# Ludwig badged Colson??



## fordmike65 (Dec 24, 2015)

Only seen Schwinn Ludwigs...

http://rover.ebay.com/rover/1/711-5...0001&campid=5335809022&icep_item=221969694679


----------



## frankster41 (Dec 24, 2015)

What are the two objects sitting on the rear rack????


----------



## fordmike65 (Dec 24, 2015)

frankster41 said:


> What are the two objects sitting on the rear rack????




Maybe bookends or something? Probably a pic at the swap or flea market where it was found.


----------



## Flat Tire (Dec 24, 2015)

Huffman had them also, it was a bike shop in Cincinnati


----------



## catfish (Dec 24, 2015)

This is only the second time I have ever seen this badge on an original bike. There are a million of these badges around. Just rarely seen on bikes.


----------



## Flat Tire (Dec 24, 2015)

catfish said:


> This is only the second time I have ever seen this badge on an original bike. There are a million of these badges around. Just rarely seen on bikes.

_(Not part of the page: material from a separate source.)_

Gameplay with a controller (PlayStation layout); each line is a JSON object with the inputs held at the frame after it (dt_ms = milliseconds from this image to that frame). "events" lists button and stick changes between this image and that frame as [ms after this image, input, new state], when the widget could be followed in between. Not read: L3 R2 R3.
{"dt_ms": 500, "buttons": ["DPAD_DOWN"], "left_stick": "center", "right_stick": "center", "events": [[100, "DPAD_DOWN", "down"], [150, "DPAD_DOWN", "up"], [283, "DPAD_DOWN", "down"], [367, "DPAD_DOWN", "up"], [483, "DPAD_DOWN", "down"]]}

I've had a few original Huffmans with the Ludwig badge, theres others around here but I'm only about 30 miles from both Cincinnati & Dayton, odd you don't see more in other parts of the country,


----------



## Oldnut (Dec 24, 2015)

*Ludwig badged bicycle*





 here's a 38-39 Ludwig badged Huffman from Middletown oh 20 mi from cincy


----------